Shock absorbers keep the spring from bouncing excessively through the dampening process, which transforms the spring’s kinetic energy into thermal energy. To dissipate this heat, dampers are typically filled with hydraulic fluid.
Without shocks, your car will continue to bounce until it dissipates the energy from the impact of hitting a bump. Excessive spring movement will cause you to lose control of the vehicle. Damage to your tire’s sidewall and tread can happen when you hit a deep pothole and your faulty shocks cause the tire to scrape your car’s fender liner.
In short, shock absorbers keep your car maneuverable despite irregularities on the surface of the road.
2 Types of Shock Absorbers
Different suspension system designs, and varying vehicle applications, resulted in the invention of two different shock absorber types. There are two main types of shocks: mono-tube and twin-tube.
Both have different variations to choose from.
A mono-tube shock absorber has all of its components confined inside a single tube. It consists of a piston valve, a shell that acts like a cylinder, and hydraulic oil.
Mono-tube shock absorbers have a floating piston that compresses the oil and lets it pass through the piston valves. This setup allows the shock absorber to compress slower over tiny bumps and faster with bigger ones.
The twin-tube damper is the most common type of shock absorber and is relatively inexpensive compared to the mono-tube. It features two cylinders; one acting as the shell and the other as the inner tube.

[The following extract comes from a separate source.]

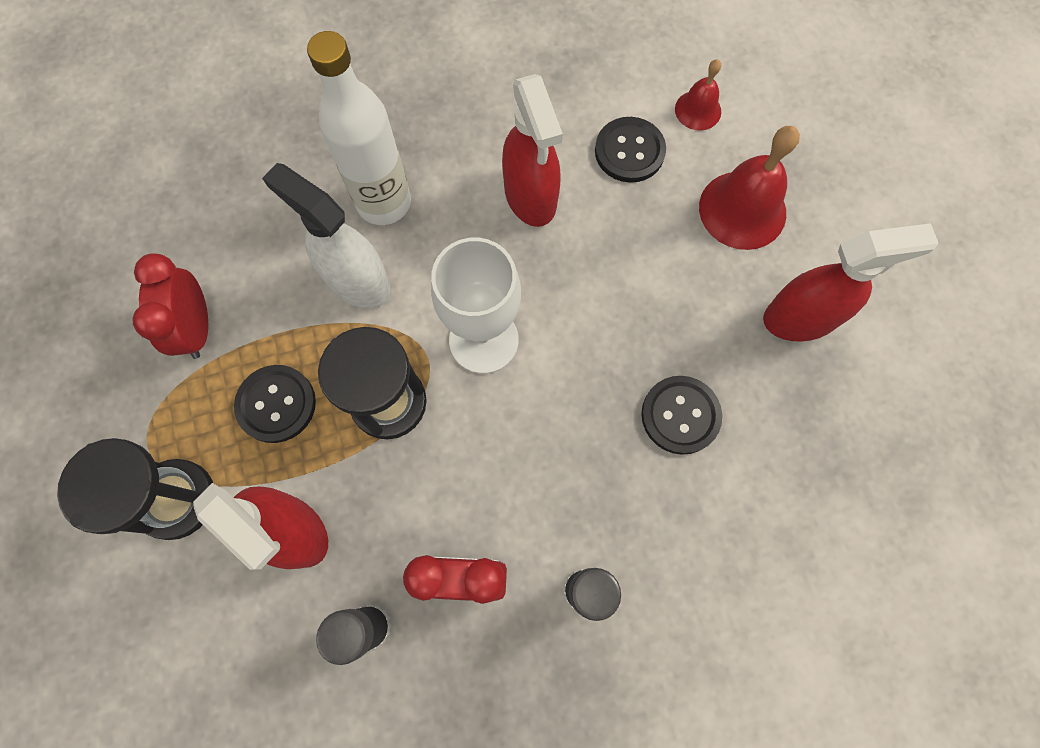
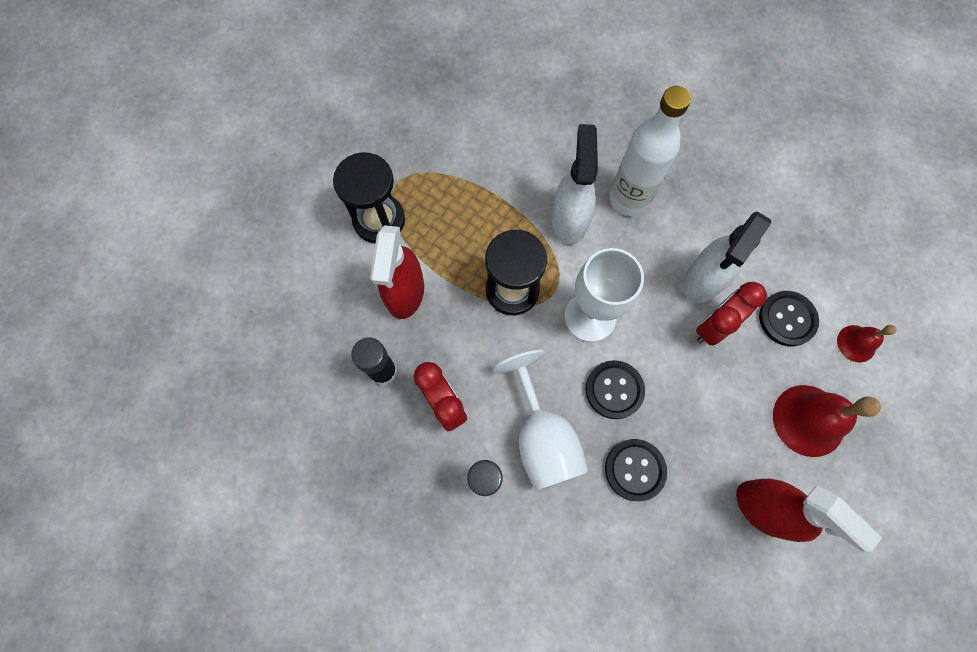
camera: 55 degrees right, 0 degrees up
red clock [132,254,208,359] -> red clock moved to [696,282,767,346]
black button [234,365,316,443] -> black button moved to [585,360,645,419]
red spray bottle [502,74,563,227] -> white spray bottle [683,211,771,303]
none -> white goblet [493,350,588,491]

The inner tube houses the piston valve and oil reservoir, while the outer shell holds the oil being pushed by the piston valve and the low-pressure gas. The tiny holes in the piston, as well as the presence of a base valve, restricts the flow of oil entering the outer tube to better control the wheels.
Twin-tubes tend to overheat due to the rapid movement of the piston over very bumpy terrains. The heat causes the oil to foam, which then lessens its effectiveness in dampening the springs.
Can I Drive with a Bad Shock Absorber?
Driving when there are issues with your car is never the smartest idea. Technically, you can still drive with worn of faulty shocks, but you certainly don’t want to risk the consequences.
Consider consulting your trusted mechanic. Getting replacements for your failing shock absorbersis the best thing you could do to avoid future inconvenience.
Shock absorber replacements roughly cost around $200 to $800, while performance shocks typically cost upwards of $1,500. Still, these prices are relatively less expensive than having to deal with multiple problems that could arise after failing to address the issue.